When Yen Trinh came to study at UW-La Crosse from Vietnam, understanding American banking was a challenge. Big, American bank brands like Wells Fargo and Bank of America didn’t ring a bell. She had more questions than answers about the best bank for making international transactions and more.
Trinh, a junior, and UW-L senior Devan Johnson hope to improve an international students’ understanding of bank choices and financial literacy with a research project they’ll launch next fall with a UW-L Undergraduate Research and Creativity grant for $1,300. Both are finance and marketing majors working with their mentor on the project, Shane Van Dalsem, an associate professor of finance.
Their research is purposefully an international collaboration, involving an international student, Trinh, and domestic student, Johnson, from Appleton, Wis. Their grant is the first awarded through the URC’s Scholars without Borders program, an initiative to link international and domestic students in collaborative research, says Scott Cooper, UW-L director of undergraduate research.
Cooper is hopeful the program expands as more students become aware of this international, collaborative research opportunity. Scholars without Borders should be replicated throughout the U.S., says Jay Lokken, UW-L director of International Education.
“As the global market and international research collaborations continue to grow, our students will find themselves interacting in a global venue,” says Lokken. “The experience they receive as student researchers will increase their research and collaboration skill sets, and set them apart in the international research arena.”
Trinh, Johnson and Van Dalsam are breaking new ground with the successful start of this program and their efforts should be commended and replicated, says Lokken.
“We have different backgrounds and perspectives so we can support each other,” says Trinh about her research partner.
Trinh and Johnson plan to send out an online survey fall semester to UW-L students as well as students from a few other colleges in hopes of understanding international student preferences in banking and measure their financial literacy. Trinh hypothesizes that factors such as physical location and international services will be important.
Ultimately, the two want to help the UW-L Office of International Education offer more programs to improve financial literacy, as well as offer more options for students to choose from when selecting a bank.

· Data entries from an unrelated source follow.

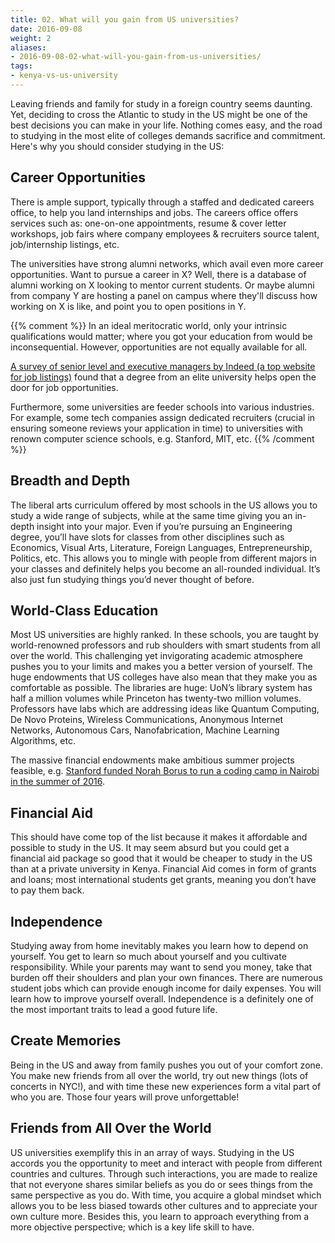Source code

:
 ```yaml
---
title: 02. What will you gain from US universities?
date: 2016-09-08
weight: 2
aliases:
- 2016-09-08-02-what-will-you-gain-from-us-universities/
tags:
- kenya-vs-us-university
---
```


Leaving friends and family for study in a foreign country seems
daunting. Yet, deciding to cross the Atlantic to study in the US might
be one of the best decisions you can make in your life. Nothing comes
easy, and the road to studying in the most elite of colleges demands
sacrifice and commitment. Here's why you should consider studying in the
US:

## Career Opportunities

There is ample support, typically through a staffed and dedicated
careers office, to help you land internships and jobs. The careers
office offers services such as: one-on-one appointments, resume & cover
letter workshops, job fairs where company employees & recruiters source
talent, job/internship listings, etc.

The universities have strong alumni networks, which avail even more
career opportunities. Want to pursue a career in X? Well, there is a
database of alumni working on X looking to mentor current students. Or
maybe alumni from company Y are hosting a panel on campus where they'll
discuss how working on X is like, and point you to open positions in Y.

{{% comment %}}
In an ideal meritocratic world, only your intrinsic qualifications would
matter; where you got your education from would be inconsequential.
However, opportunities are not equally available for all.

[A survey of senior level and executive managers by Indeed (a top
website for job
listings)](https://offers.indeed.com/rs/699-SXJ-715/images/InteractiveResearch_ExecutiveSummary.pdf)
found that a degree from an elite university helps open the door for job
opportunities.

Furthermore, some universities are feeder schools into various
industries. For example, some tech companies assign dedicated recruiters
(crucial in ensuring someone reviews your application in time) to
universities with renown computer science schools, e.g. Stanford, MIT,
etc.
{{% /comment %}}

## Breadth and Depth

The liberal arts curriculum offered by most schools in the US allows you
to study a wide range of subjects, while at the same time giving you an
in-depth insight into your major. Even if you’re pursuing an Engineering
degree, you’ll have slots for classes from other disciplines such as
Economics, Visual Arts, Literature, Foreign Languages, Entrepreneurship,
Politics, etc. This allows you to mingle with people from different
majors in your classes and definitely helps you become an all-rounded
individual. It’s also just fun studying things you’d never thought of
before.

## World-Class Education

Most US universities are highly ranked. In these schools, you are taught
by world-renowned professors and rub shoulders with smart students from
all over the world. This challenging yet invigorating academic
atmosphere pushes you to your limits and makes you a better version of
yourself. The huge endowments that US colleges have also mean that they
make you as comfortable as possible. The libraries are huge: UoN’s
library system has half a million volumes while Princeton has twenty-two
million volumes. Professors have labs which are addressing ideas like
Quantum Computing, De Novo Proteins, Wireless Communications, Anonymous
Internet Networks, Autonomous Cars, Nanofabrication, Machine Learning
Algorithms, etc.

The massive financial endowments make ambitious summer projects
feasible, e.g. [Stanford funded Norah Borus to run a coding camp in
Nairobi in the summer of
2016](https://stanfordwics.medium.com/founding-a-youth-based-tech-organization-8b91980217f6).

## Financial Aid

This should have come top of the list because it makes it affordable and
possible to study in the US. It may seem absurd but you could get a
financial aid package so good that it would be cheaper to study in the
US than at a private university in Kenya. Financial Aid comes in form of
grants and loans; most international students get grants, meaning you
don’t have to pay them back.

## Independence

Studying away from home inevitably makes you learn how to depend on
yourself. You get to learn so much about yourself and you cultivate
responsibility. While your parents may want to send you money, take that
burden off their shoulders and plan your own finances. There are
numerous student jobs which can provide enough income for daily
expenses. You will learn how to improve yourself overall. Independence
is a definitely one of the most important traits to lead a good future
life.

## Create Memories

Being in the US and away from family pushes you out of your comfort
zone. You make new friends from all over the world, try out new things
(lots of concerts in NYC!), and with time these new experiences form a
vital part of who you are. Those four years will prove unforgettable!

## Friends from All Over the World

US universities exemplify this in an array of ways. Studying in the US
accords you the opportunity to meet and interact with people from
different countries and cultures. Through such interactions, you are
made to realize that not everyone shares similar beliefs as you do or
sees things from the same perspective as you do. With time, you acquire
a global mindset which allows you to be less biased towards other
cultures and to appreciate your own culture more. Besides this, you
learn to approach everything from a more objective perspective; which is
a key life skill to have.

Collaborative research will help Johnson gain experience to pursue a future career in an international finance. Moreover, he says it will help international students.
“Financial literacy is a fundamental building block for a successful future,” he notes. “Especially for international students coming to La Crosse, it’s good that they have a strong foundation to build upon.”
Cooper, also a professor of biology, has watched international students work with domestic students in his lab on a joint undergraduate research grant. “When students work together on a common project, many of the cultural differences melt away,” he says.